Is this the case? Is the limit between the bro and homosexuality the greatest thing that Americans can turn to when they reflect on themselves? This is what Rogen, Goldberg, and SONY suggest.   Does this motif speak to what Americans are in ways that are more truthful than, say, a film like American Sniper?   I put the two up against each other not only because Seth Rogen in his latest news-grabbing Tweet suggested we think his work against Eastwood’s film; but also because the two films present two different views of what is important to Americans and who they look at themselves.

And this suggests a few questions: Does the bro displace the patriot? Would we all rather be “honey dipped” or “honey dicked” in the positive sense than be fighting in wars? Will be saved by a person who realizes that sometimes bros aren’t bros when they want to get angry and kill everyone? What is the frontier? How do we draw the line? And what is at stake?

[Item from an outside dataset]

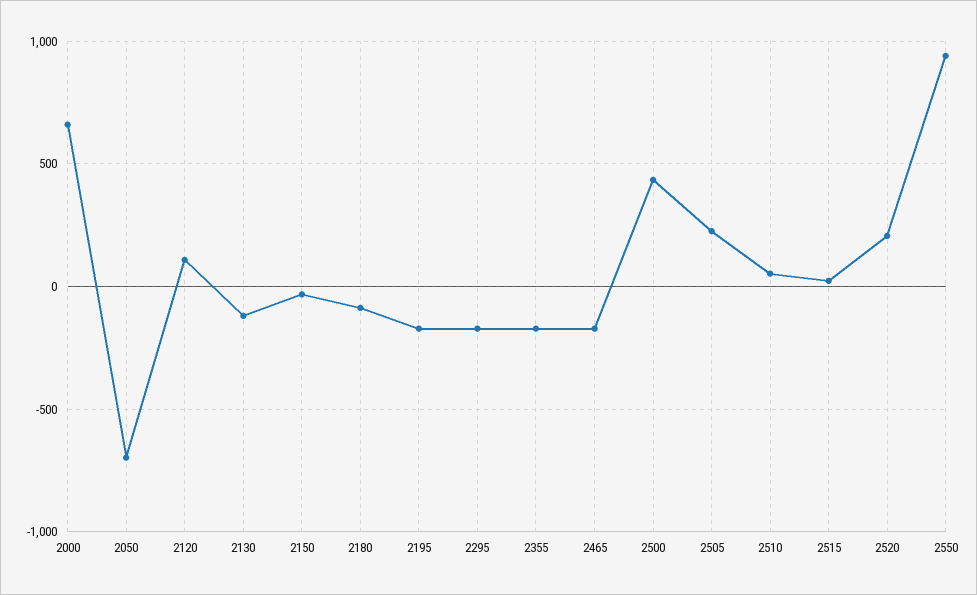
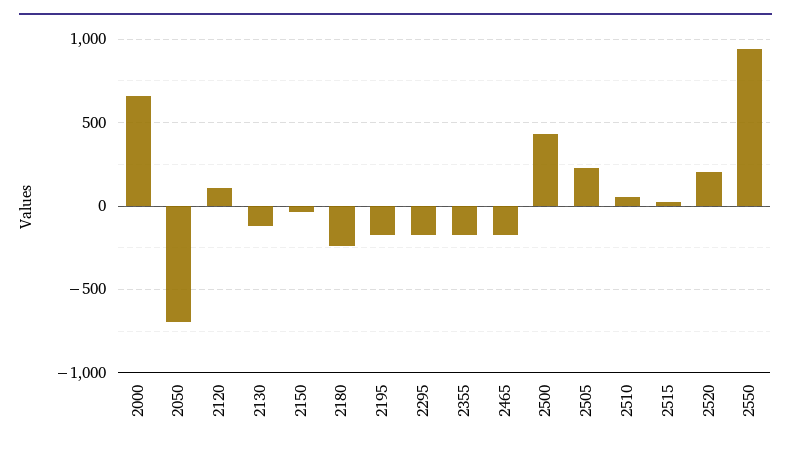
2180: -100 -> -250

Given my work on the schlemiel – in this blog, in essay, in book collections, etc – I would argue that Franco and Rogen are playing characters that are derivatives of the schlemiel. Ruth Wisse argues, at the beginning of her book, The Schlemiel as Modern Hero, that there were, in the early 20th and late 19th century, many jokes about schlemiels who go to war. In nearly all of the jokes, there is a failure to fight. But Wisse says something very interesting about this. It’s not that these characters are “anti-war” it’s that they simply don’t know how to do war.

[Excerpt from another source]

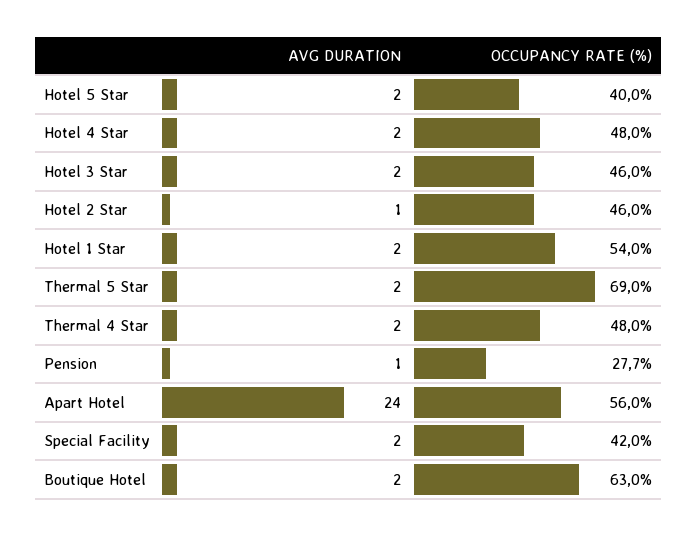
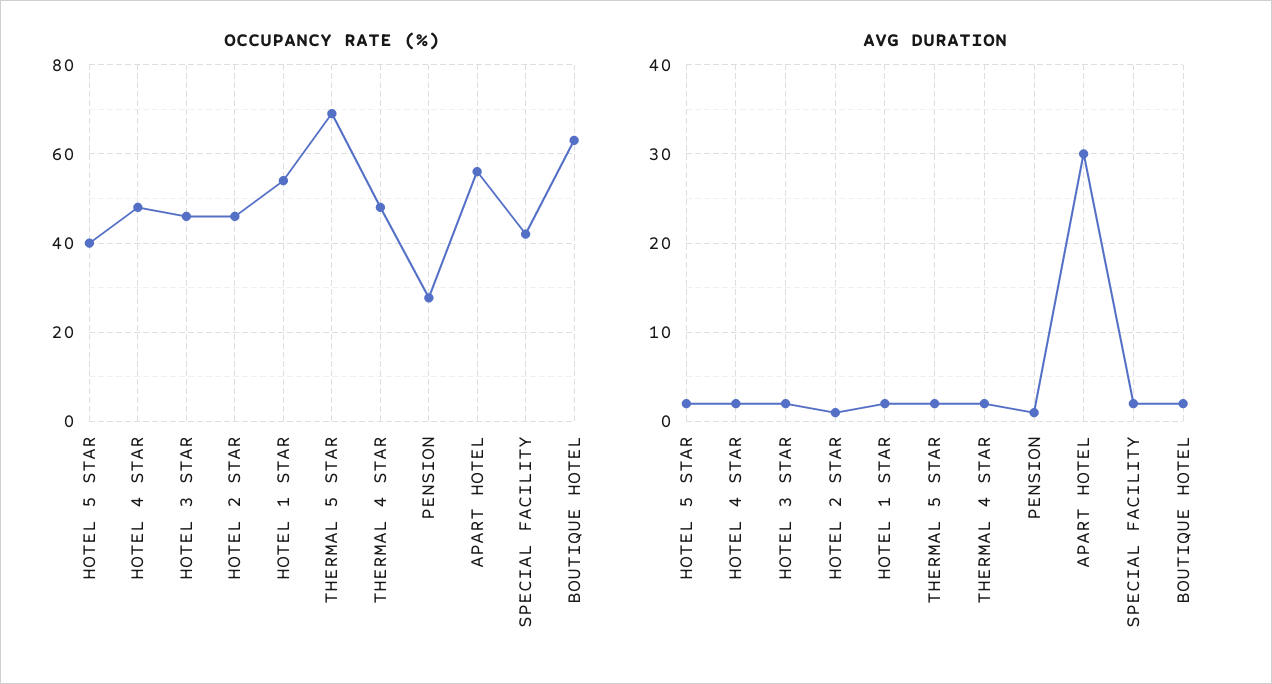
AVG DURATION, Apart Hotel: 24 -> 30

Watching The Interview, one can see that this may apply. But, to be sure, Rogen – and not just him, but Judd Apatow – is replacing the word “schlemiel” with “bro.” The bro doesn’t know how to do war but acts “as if” he does. We see this with all the characters and even Jong-un. He acts as if he does. And when he tries, Skylark takes his chances and shoots a tank missile at him and succeeds. This is, of course, a drastic measure.   We know this because, after this scene, we see Franco and Rogen’s characters have a bro reflection about what went wrong. The conversation gives their secret away: namely, that the latter day schlemiel not only doesn’t not want to or know how to engage in war but she or he would rather be hanging out with the bros or get honey potted….or honey dicked. (Or at least travel the limit between playing with it, wanting it, and actually getting it. After all, schlemielish sexuality is not laden with pathos or fate. As this and many other schlemiel films show us, such as Neighbors, Knocked Up, etc, sex just happens.)

Perhaps, even if both of these two films are “almost too dumb to criticize,” they have points that are worthy of discussion.  This has a lot to do with how Americans may or may not want to think of who they are and what they do best. Between these two films, we see this kind of tension and can get a sense that, perhaps, the bro and the American warrior are, as the one Rolling Stone writer said of Rogen’s film, at a “crossroads.” Alternatively, we may just have two films that are, still, “almost too stupid to criticize” no matter how you look at it. The latter option would suggest that what film critics really want to see may not be shown to a large American audience as long as there is a market for bro-comedy or patriotic action films.